Ich weiß nicht warum aber bei mir druckt es wieder...

Hoffe es hilft Dir auch.

----------

## markusk21

So:

 *Quote:*   

>  # cat /etc/hosts |grep -e"^[^#]"
> 
> 127.0.0.1       localhost
> 
> ::1             localhost
> ...

 

Hatte ich schon so drin. hplip ist nicht installiert (muss ich?)

----------

## Martux

Nein nein, hplip ist nur für HP-Drucker.

Aber da auch ich den "forbidden" Fehler mit cups hatte, dachte ich vielleicht hilft's Dir ja auch.

Gruß,

Marcus

----------

## Hollowman

Hi

Hast du zufällig seit längerem auch ma wieder nen Update auf dem Server gemacht?

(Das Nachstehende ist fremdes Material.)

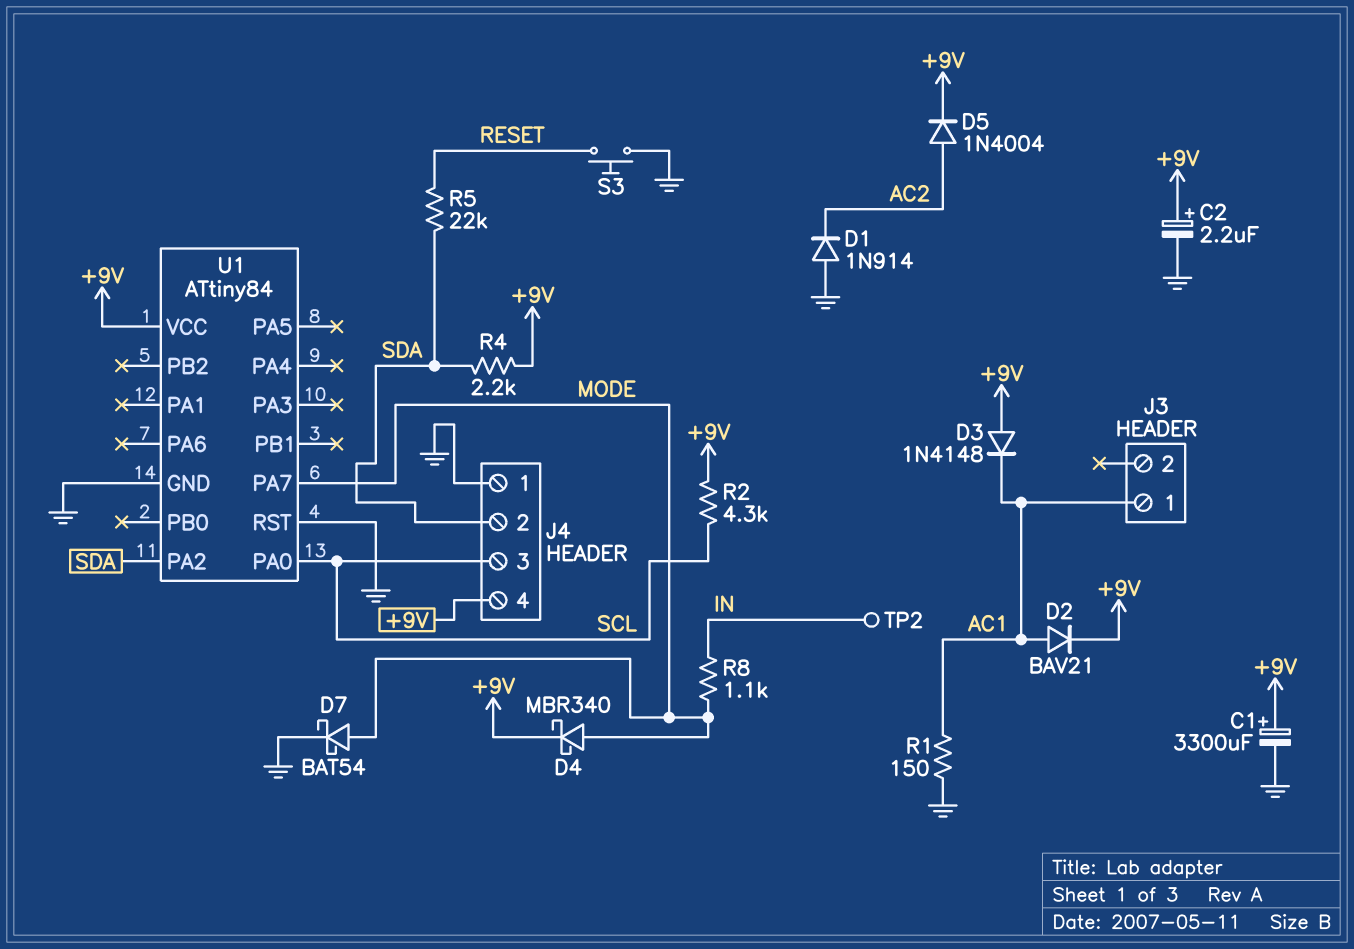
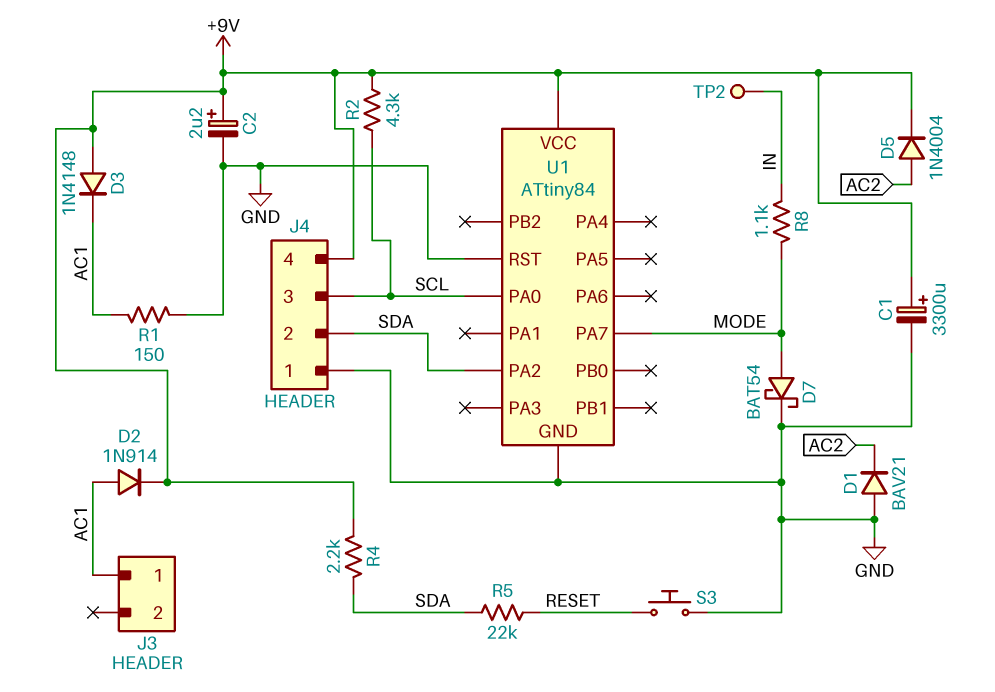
D1: diode 1N914 (A GND, K AC2) -> diode BAV21 (A GND, K AC2)
D2: diode BAV21 (A AC1, K +9V) -> diode 1N914 (A AC1, K +9V)
D4: schottky MBR340 (A MODE, K +9V) -> none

Was sagt die cupsd log auf dem Server?

Sebastian

----------

## markusk21

Hmm, also updates mache ich regelmäßig. Müsste also die aktuelle, stabile Version sein (net-print/cups-1.3.9-r1)

cupsd.log hab ich nicht (jedenfalls nicht in /var/log). Aber:

 *Quote:*   

> # cd /var/log/cups/
> 
> # cat error_log
> 
> D [05/Apr/2009:13:22:17 +0200] Report: clients=0                                                                                                
> ...

 

 *Quote:*   

> # cat access_log
> 
> 192.168.0.29 - - [03/Apr/2009:23:49:43 +0200] "POST /printers/Samsung2250 HTTP/1.1" 403 0 - -                                   
> 
> 192.168.0.29 - - [03/Apr/2009:23:49:53 +0200] "POST /printers/Samsung2250 HTTP/1.1" 403 0 - -                                   
> ...

 

Was hilfreiches dabei? Finde ich die cupsd.log irgendwo anders?

Gruß

----------

## Hollowman

Hi

Das waren schon die richtigen 2. Ich hab das unter Vista gepostet und wusste nicht mehr wie die Datei war.

Ich hätte auf ein locale Problem getippt. Aber da du regelmäßig updatest fällt das aus. Steht auch nix im Log.

Trotzdem ma gucken. Ist der Server UTF8? Der Client auch?

Sebastian

----------

## markusk21

Tjaaaaa, jetzt hast du meine Achillesferse gefunden.

Ich glaub mit utf8 stimmt was nicht, weil beim Client-Rechner einige Zeichen nicht richtig sind (konsole z.b.)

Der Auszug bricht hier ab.